El debate tiene mucha más importancia de la que se le da, porque está en juego la hegemonía gramsciana, la absorción por parte de la mayoría de la población de unos valores sin los cuales no existe posibilidad alguna de transformación social. Así que es urgente que construyamos escalas de prestigio alternativas a las que nos brinda el sistema. ¿Qué tipo de escalas? Para clarificar este punto esencial, me referiré a un asombroso aspecto de la teoría política neoliberal que la mayoría de los liberales que van por la vida impartiendo lecciones de liberalismo ignora.

Hayek, uno de los economistas liberales más brillantes del siglo XX y pilar fundamental de la arquitectura ideológica neoliberal, afirma abiertamente que la distribución de puestos en una sociedad de mercado es aleatoria. Sí, sí, han leído bien. De acuerdo con Hayek, los cineastas, ensayistas o catedráticos que firman manifiestos de intelectuales y recorren los circuitos de conferencias no le deben su posición a que sean más guapos, más listos o más trabajadores, sino al más puro azar. La conclusión se deriva implacable de la lógica de la argumentación contra el socialismo de Hayek.

Para Hayek, la planificación socialista de la economía es imposible porque el número de variables y procesos intervinientes en una economía de libre mercado es tan grande y complejo que su cálculo y previsión resulta imposible. No se pueden anticipar los movimientos de la bolsa, el éxito o fracaso de las empresas o las ocupaciones que resultarán más exitosas, porque ninguna variable es predictible.
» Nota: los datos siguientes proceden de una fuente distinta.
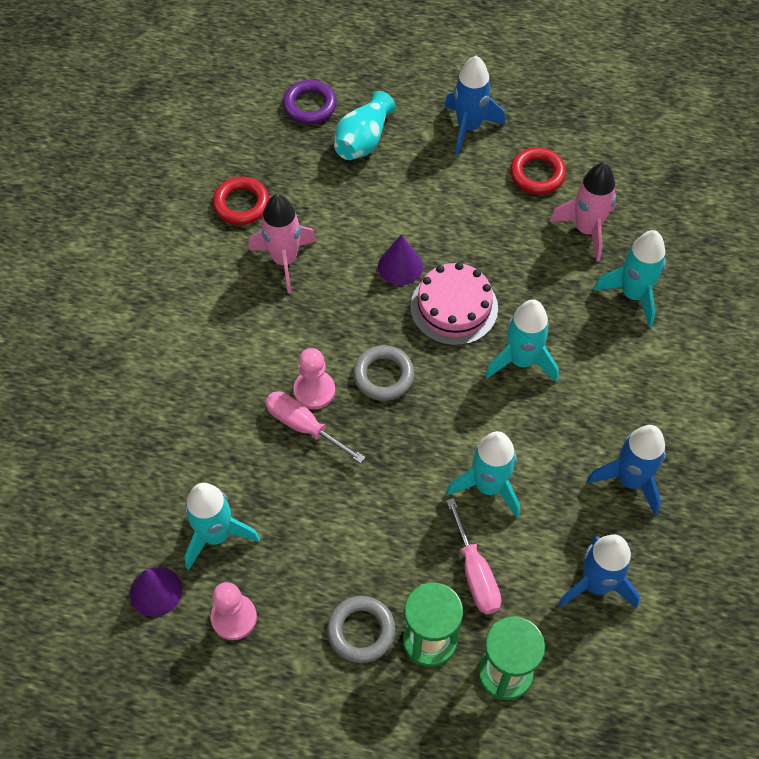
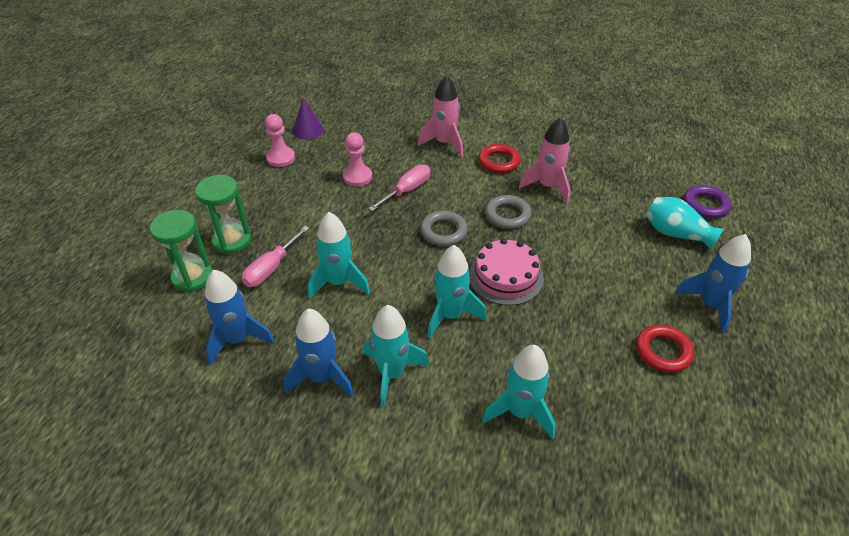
camera: 95 degrees right, 15 degrees down
turquoise rocket [185,483,260,570] -> turquoise rocket moved to [364,305,429,407]
red ring [213,177,269,225] -> red ring moved to [478,144,521,173]
pink pawn [294,348,335,409] -> pink pawn moved to [343,132,372,187]
grey ring [327,596,396,663] -> grey ring moved to [485,195,532,229]
purple cone [378,234,423,285] -> none
pink screwdriver [446,498,501,614] -> pink screwdriver turned 45 degrees counterclockwise [242,226,310,287]
pink rocket [549,163,616,262] -> pink rocket moved to [417,75,463,157]

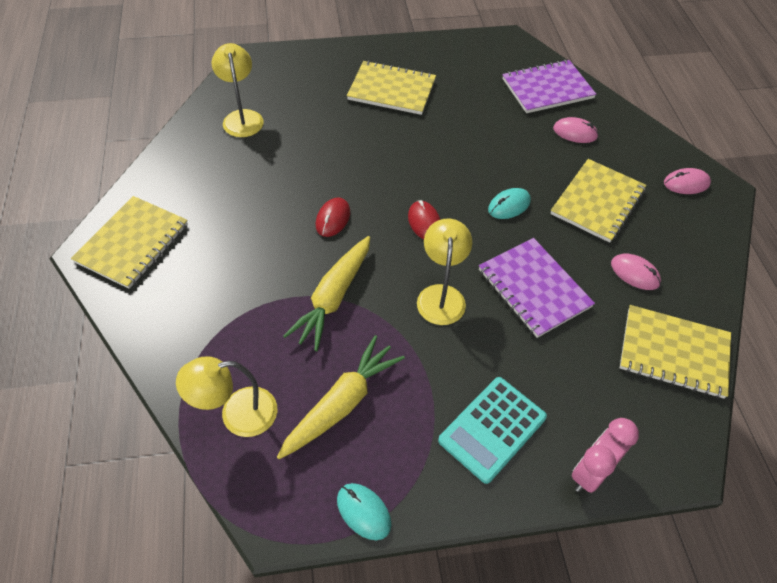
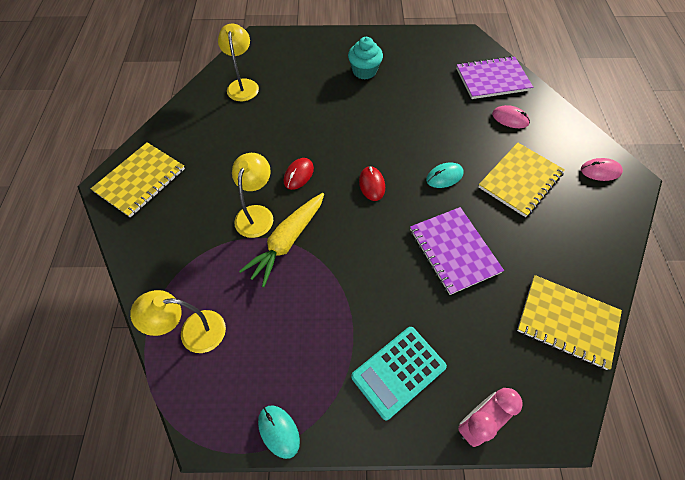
camera: 10 degrees right, 5 degrees up
yellow carrot [277,335,405,459] -> none
yellow notebook [347,61,436,115] -> turquoise cupcake [348,37,383,79]
yellow lamp [417,218,472,325] -> yellow lamp moved to [232,153,273,238]
pink mouse [611,253,661,290] -> none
Si alguna lo fuera, si el trabajo duro y la honestidad -como piensan muchos- incrementara la probabilidad de ascensión social («he llegado aquí porque me lo he ganado») entonces existirían variables predictoras del éxito en el mercado, la economía de mercado sería computable y la planificación socialista posible. Como Hayek es sorprendentemente coherente con sus postulados teóricos, deduce sin mayores problemas que la escala de prestigio en el sistema capitalista es mera lotería.
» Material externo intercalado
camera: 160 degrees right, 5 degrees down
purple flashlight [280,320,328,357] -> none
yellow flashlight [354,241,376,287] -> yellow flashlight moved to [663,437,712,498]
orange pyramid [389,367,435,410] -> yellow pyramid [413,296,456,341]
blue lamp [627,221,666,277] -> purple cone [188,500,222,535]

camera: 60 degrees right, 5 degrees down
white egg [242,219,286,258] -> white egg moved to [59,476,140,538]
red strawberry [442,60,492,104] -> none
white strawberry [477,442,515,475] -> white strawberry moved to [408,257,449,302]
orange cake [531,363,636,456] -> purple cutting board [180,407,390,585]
Obviamente, la izquierda no comparte la premisa de partida de Hayek: la existencia de una economía de libre mercado. Pero cuidado, aquí se esconde una trampa. El conservadurismo tampoco comparte esa premisa. Para los conservadores, el mérito, el esfuerzo o la virtud (que tomen nota los republicanos de izquierda que coquetean con este término reaccionario) son decisivos en la distribución de los cargos, ya que la economía está inserta en una compleja red de interrelaciones sociales. Este tejido social determina en última instancia que la estratificación resultante sea justa, puesto que responde a unas reglas dadas por Dios, la nación, la tradición o la cultura. A veces la izquierda comunista asume equivocadamente esta respuesta conservadora al liberalismo y entonces Hayek, aunque parezca increíble, nos pasa por la izquierda.

La respuesta desde la izquierda a Hayek es muy diferente. La economía de «libre mercado» está fuertemente sesgada a favor de elites privilegiadas que poseen el poder y la influencia necesarios para establecer la distribución de posiciones sociales. Los individuos no acceden a las profesiones y cargos más interesantes, remunerados o cómodos por casualidad, inteligencia o valor, sino por cooptación, mediante la elección arbitraria por parte de aquellos que se encuentran ya dentro de los círculos de poder de las empresas e instituciones.

Entonces ¿qué escala de prestigio alternativo necesitamos? La opuesta, porque si la estructura de la sociedad en la que desgraciadamente nos ha tocado vivir es función de la cooptación directa por parte de minorías injustamente situadas en los niveles decisores, los estratos afortunados por esas decisiones no pueden ser para nosotros objeto de embobado respeto y admiración. Es más, si somos tan coherentes con nuestras teorías como lo es Hayek con la suya, deberíamos respetarles y admirarles menos que a los estratos sociales más desafortunados, ya que éstos no suelen obtener sus puestos mediante cooptación.

No me negarán la existencia de una cierta justicia poética en la teoría. La suerte de las estrellas de la intelectualidad y la cultura sería excesiva si además de contar con buenos cargos, holgados sueldos, carisma mediático y constantes invitaciones por parte de la izquierda del prestigio prestado, la teoría concluyese que se lo merecen.